Where once a complainer would have nothing but a barstool or a street corner to bitch from, a lucky grumbler today could let the whole world know what pisses him off. Indeed, there are whole subcultures nowadays dedicated to complaining, bitching, and whining. The manosphere hates the feminists, the feminists hate the manosphere, antifa hates the Nazis and vice versa, the incels hate the Chads, all races hate each other; all in all, everybody has something to complain about. After all, a quick Google Search will show you that your enemies are LITERALLY ALL AROUND YOU AT ALL TIMES, and you must fight the good fight!

I like a good complain myself, but I’ve recently taken great strides in controlling my anger and antipathy towards others, because I’ve realized something: the distasteful groups that you or I complain about, those people who make your life much worse…you will hardly ever see these people in real life. In fact, I’m going to raise a question that may come off a bit audacious: have you ever *once* met anybody from a group that you despise so much?

I’m not saying that you don’t have distasteful individuals in your life; of course you do, everyone does. What I’m asking is, if you feel that much of your misfortune is due to a certain group, how often do you interact with said group?

For example, many in the manosphere will write reams and reams of verbiage excoriating feminists: I myself do this sometimes (although perusing my archives will show it’s never been an overwhelming preoccupation), and some blogs do little but shit talk annoying hairy armpitted skags with FUPAs and problem hair and problem glasses and hatchet faces and wildly irrational demands and beliefs about society. And of course I find those people annoying, even most women do.

But how often have I interacted with these sorts of women? Not very often—in fact, almost never! And I guarantee that anybody who isn’t a student at UC Berkeley has rarely, if ever, met one of these women in their life. And yet for whatever reason, rather than acknowledging this, they continue to stick their hands in the metaphorical hornet’s nest, deliberately seeking out the people they hate rather than saying “Well I don’t like these people but I don’t deal with them very often so that’s good!” like a sensible person would.

And the feminists are exactly the same—despite their fever dreams *cough, sexual fantasies* that the streets are full of muscular “blonde beast” fraternity brothers and waistcoat wearing rapist businessmen, I am willing to bet that these women are rarely catcalled or sexually harassed (at least not by the people they claim to be railing against), but again, they choose to live in a state of delusion that they are.

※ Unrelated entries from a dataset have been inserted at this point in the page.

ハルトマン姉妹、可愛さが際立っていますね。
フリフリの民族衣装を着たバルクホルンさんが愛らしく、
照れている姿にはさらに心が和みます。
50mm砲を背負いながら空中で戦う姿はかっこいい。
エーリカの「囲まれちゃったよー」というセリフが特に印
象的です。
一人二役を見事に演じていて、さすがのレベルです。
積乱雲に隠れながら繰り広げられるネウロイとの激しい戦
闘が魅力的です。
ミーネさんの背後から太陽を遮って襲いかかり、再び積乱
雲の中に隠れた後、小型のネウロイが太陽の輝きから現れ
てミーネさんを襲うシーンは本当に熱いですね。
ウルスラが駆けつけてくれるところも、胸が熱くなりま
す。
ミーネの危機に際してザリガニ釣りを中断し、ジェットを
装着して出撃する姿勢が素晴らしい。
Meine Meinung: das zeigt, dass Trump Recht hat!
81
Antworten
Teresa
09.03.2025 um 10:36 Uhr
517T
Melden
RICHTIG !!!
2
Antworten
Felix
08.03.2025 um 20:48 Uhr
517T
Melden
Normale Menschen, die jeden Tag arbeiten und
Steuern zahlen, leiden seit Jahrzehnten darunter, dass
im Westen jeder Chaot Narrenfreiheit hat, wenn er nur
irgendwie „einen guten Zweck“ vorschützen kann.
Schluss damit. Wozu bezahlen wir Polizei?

The list can go on: Nobody past high school age has to deal with bullies and “popped collar dickheads”, and yet the incel, no matter how old he is, still persists in living in a world where Johnny Lawrence and his Cobra Kai buddies are lurking behind every corner to bogart all the hot girls and give the nerds wedgies.

The pathetic gaggle of morons that makes up what remains of the alt-right have likely never met a Jewish person in their life, but that doesn’t stop them from seeing happy merchants behind every corner. Similarly, despite what some angry black people think, there are not, in fact, white people lurking behind every corner to make your life worse.

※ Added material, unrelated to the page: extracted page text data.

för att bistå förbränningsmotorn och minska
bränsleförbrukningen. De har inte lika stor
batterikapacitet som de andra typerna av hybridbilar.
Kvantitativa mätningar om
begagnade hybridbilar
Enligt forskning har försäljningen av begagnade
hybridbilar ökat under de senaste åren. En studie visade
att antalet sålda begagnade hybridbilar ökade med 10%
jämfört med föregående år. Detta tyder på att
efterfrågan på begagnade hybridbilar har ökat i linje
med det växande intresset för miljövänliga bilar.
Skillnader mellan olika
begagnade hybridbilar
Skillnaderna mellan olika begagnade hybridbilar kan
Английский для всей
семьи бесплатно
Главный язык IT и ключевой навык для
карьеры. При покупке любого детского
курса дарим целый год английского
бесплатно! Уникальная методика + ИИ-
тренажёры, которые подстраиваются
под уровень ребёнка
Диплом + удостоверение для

And yet we all seem to think that our enemies are constantly around us. Why is that? A major part of it is that the internet has upended our social lives in a way that 100,000 years of evolution could not have possibly prepared us for. We’re constantly bombarded by information and human interaction (in a manner of speaking); in a day we get more information than most of our ancestors would have gotten in a year. And when you can read the odious opinions of bad people with a stroke of your fingertips, your gut amygdalic reaction is to feel as if they’re right there yelling at you, in a way that your ancestors 5000 years ago would never have felt unless they were in the middle of a battlefield. Most people are completely psychologically unprepared for a barrage of negative feedback, even if it’s digital, so they’re constantly on edge and lashing out at phantoms—just one of many examples of how social media causes many deleterious effects.

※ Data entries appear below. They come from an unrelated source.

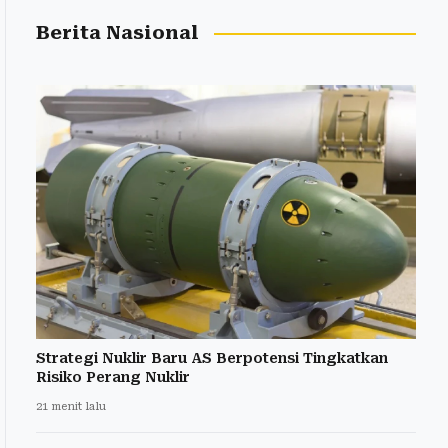
Berita Nasional
Strategi Nuklir Baru AS Berpotensi Tingkatkan
Risiko Perang Nuklir
21 menit lalu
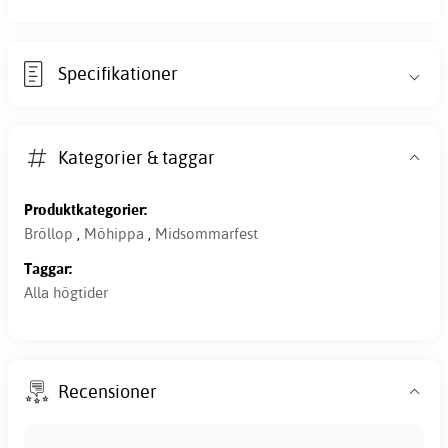
Specifikationer
Kategorier & taggar
Produktkategorier:
Bröllop
,
Möhippa
,
Midsommarfest
Taggar:
Alla högtider
Recensioner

And secondly, many people engage in these windmill crusades because, well…they want to. It makes them feel good, like they’re brave warriors fightin the good fight against the forces of evil—and in a day and age where a sizable minority of the population are working jobs that are explicitly pointless…you gotta have something meaningful in your life.

So there it is—you’re rarely if ever going to interact with the people you hate, so being constantly on edge about them is kind of pointless. And as luck would have it, there’s a very easy way to deal with this. It’s called put the goddamn computer/phone down and go outside!

It’s simple as that! Just take a break from your online activities, and engage directly with the outside world. And marvel at how “the bad people” are not constantly out to get you, look at how most people will treat you with nothing worse than indifference and a few of them may *gasp* be nice. Enjoy the outside world for once…or you can continue to pretend you’re a valiant crusader fighting the bad people that have nothing better to do than ruin the life of a 30 year old virgin. Your choice.